**EXERCISE DIRECTIONS**
Return, from the data below, each line that contains the word "zero".

(Records from a data source)
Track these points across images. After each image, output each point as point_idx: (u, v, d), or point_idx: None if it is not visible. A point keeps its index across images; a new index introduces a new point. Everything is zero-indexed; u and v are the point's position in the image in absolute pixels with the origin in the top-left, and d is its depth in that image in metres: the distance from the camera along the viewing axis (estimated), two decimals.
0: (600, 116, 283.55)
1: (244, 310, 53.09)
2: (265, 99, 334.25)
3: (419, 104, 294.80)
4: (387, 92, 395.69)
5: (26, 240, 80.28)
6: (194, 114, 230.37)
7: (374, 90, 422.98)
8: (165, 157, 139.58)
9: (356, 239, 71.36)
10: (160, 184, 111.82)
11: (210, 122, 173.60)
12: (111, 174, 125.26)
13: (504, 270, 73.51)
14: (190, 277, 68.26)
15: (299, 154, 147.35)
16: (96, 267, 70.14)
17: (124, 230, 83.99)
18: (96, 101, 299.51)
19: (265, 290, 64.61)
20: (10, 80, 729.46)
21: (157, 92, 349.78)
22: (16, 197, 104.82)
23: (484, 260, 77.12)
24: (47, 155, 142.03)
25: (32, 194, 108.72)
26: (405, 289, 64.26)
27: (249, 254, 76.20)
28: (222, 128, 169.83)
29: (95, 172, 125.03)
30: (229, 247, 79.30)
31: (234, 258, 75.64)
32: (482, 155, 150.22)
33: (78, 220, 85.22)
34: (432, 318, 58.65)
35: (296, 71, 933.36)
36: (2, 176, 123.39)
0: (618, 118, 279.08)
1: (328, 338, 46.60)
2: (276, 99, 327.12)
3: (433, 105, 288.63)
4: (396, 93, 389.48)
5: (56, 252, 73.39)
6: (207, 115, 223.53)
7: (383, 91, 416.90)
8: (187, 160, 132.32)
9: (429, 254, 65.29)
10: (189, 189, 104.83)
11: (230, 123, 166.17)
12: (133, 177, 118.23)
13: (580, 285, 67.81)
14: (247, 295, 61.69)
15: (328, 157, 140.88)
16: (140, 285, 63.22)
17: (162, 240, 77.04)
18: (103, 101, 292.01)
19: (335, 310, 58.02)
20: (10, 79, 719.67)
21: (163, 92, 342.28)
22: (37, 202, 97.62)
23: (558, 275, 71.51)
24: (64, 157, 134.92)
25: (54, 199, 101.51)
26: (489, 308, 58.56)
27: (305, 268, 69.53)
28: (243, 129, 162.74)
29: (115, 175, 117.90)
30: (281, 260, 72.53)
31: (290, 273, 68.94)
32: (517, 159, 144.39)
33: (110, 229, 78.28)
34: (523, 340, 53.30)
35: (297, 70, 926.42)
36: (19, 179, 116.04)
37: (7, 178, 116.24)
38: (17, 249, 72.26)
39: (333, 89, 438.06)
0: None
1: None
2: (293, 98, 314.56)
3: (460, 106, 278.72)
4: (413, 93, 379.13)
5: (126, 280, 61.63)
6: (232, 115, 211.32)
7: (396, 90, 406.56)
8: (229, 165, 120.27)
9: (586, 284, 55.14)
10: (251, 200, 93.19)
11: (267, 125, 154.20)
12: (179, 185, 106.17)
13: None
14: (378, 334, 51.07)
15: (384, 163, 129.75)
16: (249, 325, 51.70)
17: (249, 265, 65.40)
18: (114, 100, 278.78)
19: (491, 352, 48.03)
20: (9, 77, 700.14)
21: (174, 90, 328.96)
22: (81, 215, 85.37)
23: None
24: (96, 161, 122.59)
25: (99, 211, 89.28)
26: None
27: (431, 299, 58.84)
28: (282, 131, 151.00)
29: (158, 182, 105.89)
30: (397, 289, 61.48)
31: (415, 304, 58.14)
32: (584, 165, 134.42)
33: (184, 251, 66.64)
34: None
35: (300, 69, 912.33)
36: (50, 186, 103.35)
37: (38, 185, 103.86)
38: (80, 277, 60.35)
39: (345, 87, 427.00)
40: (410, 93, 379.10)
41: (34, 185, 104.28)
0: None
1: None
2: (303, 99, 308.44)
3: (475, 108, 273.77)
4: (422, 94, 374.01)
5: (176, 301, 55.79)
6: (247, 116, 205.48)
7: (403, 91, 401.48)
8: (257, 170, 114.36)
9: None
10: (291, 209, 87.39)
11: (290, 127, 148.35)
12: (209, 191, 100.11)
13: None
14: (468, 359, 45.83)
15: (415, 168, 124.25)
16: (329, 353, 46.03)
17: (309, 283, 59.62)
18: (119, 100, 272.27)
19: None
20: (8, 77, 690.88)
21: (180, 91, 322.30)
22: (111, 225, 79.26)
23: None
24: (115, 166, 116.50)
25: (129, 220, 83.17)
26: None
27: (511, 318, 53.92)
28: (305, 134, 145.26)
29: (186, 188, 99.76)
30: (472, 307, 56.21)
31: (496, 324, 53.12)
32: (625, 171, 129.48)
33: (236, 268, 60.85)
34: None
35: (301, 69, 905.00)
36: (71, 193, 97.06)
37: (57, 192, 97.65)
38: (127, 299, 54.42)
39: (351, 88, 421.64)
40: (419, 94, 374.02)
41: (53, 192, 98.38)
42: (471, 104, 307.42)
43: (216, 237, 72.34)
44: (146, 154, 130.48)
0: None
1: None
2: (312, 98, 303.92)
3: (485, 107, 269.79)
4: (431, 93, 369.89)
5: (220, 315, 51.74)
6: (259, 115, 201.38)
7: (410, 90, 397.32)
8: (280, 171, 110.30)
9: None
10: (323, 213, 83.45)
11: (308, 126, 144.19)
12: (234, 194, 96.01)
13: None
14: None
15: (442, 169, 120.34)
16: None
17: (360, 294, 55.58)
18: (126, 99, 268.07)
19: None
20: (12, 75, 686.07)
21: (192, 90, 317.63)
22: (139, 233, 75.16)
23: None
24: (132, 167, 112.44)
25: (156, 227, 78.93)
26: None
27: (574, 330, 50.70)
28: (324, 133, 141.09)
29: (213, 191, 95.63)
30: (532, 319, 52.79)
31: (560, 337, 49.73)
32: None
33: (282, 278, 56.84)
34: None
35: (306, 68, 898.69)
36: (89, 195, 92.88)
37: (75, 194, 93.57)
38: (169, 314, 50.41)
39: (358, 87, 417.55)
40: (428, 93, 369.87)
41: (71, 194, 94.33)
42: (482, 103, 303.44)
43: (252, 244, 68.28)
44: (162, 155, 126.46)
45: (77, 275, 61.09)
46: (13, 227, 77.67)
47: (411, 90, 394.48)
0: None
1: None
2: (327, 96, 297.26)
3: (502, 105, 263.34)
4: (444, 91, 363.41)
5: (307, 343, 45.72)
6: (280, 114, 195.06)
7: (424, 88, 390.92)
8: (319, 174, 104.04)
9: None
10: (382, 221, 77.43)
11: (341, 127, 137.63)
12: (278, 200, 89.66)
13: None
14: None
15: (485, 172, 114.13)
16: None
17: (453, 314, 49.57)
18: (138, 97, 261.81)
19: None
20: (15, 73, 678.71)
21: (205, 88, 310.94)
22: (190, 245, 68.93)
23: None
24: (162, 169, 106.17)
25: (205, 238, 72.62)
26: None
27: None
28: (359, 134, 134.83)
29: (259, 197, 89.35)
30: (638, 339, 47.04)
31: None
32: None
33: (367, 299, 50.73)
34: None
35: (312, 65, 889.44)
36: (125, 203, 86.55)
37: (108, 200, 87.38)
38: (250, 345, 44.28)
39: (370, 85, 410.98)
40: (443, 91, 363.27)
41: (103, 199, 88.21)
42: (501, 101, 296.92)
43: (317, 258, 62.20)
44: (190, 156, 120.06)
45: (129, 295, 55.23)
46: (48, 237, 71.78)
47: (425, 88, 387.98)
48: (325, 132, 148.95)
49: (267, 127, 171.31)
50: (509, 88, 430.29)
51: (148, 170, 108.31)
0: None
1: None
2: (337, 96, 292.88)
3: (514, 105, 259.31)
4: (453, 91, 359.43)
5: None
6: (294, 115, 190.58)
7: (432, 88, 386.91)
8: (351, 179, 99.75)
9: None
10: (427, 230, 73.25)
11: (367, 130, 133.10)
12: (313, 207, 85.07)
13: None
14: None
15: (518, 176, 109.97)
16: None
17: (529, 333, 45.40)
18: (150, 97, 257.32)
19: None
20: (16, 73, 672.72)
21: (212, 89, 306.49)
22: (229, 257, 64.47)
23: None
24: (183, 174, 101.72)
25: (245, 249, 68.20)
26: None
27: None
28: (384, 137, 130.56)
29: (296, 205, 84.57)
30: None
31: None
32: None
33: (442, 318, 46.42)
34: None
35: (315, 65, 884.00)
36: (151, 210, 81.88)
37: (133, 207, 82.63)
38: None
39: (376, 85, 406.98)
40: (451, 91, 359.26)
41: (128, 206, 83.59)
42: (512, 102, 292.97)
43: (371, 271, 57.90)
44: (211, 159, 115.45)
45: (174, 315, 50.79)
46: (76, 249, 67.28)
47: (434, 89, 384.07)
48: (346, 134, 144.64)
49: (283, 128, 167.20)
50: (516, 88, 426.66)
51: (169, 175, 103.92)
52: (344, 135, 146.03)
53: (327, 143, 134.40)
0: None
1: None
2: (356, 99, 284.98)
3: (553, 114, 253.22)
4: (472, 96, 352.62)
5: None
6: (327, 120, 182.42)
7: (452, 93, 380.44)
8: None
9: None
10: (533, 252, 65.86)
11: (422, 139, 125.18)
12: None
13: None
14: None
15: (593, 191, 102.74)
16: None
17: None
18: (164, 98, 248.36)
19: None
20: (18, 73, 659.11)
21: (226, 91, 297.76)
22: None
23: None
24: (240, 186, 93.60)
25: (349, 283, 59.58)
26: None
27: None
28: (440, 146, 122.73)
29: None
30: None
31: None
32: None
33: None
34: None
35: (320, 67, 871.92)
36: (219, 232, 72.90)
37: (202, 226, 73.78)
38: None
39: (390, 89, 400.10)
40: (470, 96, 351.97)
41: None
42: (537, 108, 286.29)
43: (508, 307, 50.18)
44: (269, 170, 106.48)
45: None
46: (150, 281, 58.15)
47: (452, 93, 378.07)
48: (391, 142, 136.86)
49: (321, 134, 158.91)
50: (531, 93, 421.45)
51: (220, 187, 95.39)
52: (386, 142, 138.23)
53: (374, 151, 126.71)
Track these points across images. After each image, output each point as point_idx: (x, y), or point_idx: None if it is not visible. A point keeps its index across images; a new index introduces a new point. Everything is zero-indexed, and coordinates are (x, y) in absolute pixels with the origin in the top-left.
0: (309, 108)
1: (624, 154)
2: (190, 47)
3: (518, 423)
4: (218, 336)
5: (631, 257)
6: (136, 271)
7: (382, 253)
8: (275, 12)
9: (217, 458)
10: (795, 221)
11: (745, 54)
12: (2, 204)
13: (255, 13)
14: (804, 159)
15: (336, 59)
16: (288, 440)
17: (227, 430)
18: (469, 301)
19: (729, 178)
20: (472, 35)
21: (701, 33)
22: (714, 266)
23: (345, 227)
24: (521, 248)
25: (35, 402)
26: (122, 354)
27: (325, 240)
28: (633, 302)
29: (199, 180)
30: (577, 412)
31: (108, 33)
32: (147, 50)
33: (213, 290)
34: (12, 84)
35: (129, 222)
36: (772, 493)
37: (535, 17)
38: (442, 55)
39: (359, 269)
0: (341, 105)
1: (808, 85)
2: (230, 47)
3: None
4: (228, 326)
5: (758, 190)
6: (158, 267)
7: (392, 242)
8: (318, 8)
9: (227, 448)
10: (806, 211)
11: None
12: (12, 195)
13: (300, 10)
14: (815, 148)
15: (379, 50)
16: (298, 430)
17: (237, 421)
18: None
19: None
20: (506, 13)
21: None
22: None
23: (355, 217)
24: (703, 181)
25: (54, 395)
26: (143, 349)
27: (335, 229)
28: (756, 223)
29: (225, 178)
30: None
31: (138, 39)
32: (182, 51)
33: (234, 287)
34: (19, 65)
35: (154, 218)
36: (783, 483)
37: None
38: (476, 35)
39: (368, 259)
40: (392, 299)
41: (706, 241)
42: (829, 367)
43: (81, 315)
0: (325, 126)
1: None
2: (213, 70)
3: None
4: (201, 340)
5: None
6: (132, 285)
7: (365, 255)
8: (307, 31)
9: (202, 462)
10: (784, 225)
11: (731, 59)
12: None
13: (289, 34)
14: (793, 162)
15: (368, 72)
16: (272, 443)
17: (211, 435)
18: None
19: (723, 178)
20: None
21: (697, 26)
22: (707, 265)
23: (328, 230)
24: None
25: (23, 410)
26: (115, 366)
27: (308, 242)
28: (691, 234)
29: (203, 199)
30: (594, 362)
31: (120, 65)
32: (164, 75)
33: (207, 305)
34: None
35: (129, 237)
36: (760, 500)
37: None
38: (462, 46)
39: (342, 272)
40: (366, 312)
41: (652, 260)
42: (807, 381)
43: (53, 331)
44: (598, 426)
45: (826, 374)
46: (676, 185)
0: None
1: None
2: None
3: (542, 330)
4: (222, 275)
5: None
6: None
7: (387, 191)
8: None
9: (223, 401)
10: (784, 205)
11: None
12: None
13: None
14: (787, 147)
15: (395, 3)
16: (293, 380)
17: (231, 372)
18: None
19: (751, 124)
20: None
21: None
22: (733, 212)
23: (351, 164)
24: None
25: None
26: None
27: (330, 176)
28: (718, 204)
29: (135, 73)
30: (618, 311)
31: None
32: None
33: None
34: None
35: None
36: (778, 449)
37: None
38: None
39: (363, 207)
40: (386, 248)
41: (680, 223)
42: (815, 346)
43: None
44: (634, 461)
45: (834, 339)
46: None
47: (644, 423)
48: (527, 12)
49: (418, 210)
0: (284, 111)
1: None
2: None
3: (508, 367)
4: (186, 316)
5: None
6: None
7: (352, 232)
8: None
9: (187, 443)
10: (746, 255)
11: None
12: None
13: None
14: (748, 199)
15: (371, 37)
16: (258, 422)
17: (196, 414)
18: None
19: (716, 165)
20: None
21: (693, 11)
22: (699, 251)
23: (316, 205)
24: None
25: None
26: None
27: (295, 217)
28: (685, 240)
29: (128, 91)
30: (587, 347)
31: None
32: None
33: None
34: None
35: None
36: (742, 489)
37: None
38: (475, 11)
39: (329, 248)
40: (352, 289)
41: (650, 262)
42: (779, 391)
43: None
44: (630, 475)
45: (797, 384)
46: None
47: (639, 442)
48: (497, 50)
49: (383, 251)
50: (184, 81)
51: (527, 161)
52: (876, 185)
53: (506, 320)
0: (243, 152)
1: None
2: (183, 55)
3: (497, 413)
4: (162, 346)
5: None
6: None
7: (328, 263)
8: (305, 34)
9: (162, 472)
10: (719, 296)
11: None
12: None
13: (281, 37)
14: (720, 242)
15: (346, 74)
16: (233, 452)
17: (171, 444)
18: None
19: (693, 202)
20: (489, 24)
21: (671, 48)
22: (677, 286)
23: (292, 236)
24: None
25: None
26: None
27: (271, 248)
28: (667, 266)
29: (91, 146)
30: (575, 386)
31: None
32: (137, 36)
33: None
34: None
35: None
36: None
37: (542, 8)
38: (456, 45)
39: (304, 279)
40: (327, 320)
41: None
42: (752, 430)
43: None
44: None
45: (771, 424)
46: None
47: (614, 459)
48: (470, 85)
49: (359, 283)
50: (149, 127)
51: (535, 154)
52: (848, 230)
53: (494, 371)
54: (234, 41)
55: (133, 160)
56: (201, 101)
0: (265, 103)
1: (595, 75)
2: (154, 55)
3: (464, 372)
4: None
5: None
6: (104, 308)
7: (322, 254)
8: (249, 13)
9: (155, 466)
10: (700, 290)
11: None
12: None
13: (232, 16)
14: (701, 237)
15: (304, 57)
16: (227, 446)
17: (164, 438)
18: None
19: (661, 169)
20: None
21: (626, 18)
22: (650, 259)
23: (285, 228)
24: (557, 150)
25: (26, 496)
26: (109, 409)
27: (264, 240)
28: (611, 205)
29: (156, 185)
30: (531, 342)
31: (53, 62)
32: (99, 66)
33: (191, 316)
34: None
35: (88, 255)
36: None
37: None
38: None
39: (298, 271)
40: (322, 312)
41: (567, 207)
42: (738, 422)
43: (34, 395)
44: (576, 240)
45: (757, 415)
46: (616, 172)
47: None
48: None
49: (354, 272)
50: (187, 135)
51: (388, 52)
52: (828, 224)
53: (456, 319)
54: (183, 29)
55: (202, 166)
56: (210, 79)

**SOLUTION**
Track these points across images. After each image, output each point as point_idx: (u, v, d), or point_idx: None if it is not visible. A point keeps its index across images; a new index introduces a new point. Everything is zero-indexed; u and v are the point's position in the image in absolute pixels with the origin in the top-left, and d is its depth in that image in metres: the distance from the camera along the viewing axis (estimated), two decimals.
Track these points across images. After each image, output each point as point_idx: (x, y), or point_idx: None if it is not visible. A point keeps its index across images; a new index introduces a new point. Everything is zero-indexed, and coordinates are (x, y) in absolute pixels with the origin in the top-left.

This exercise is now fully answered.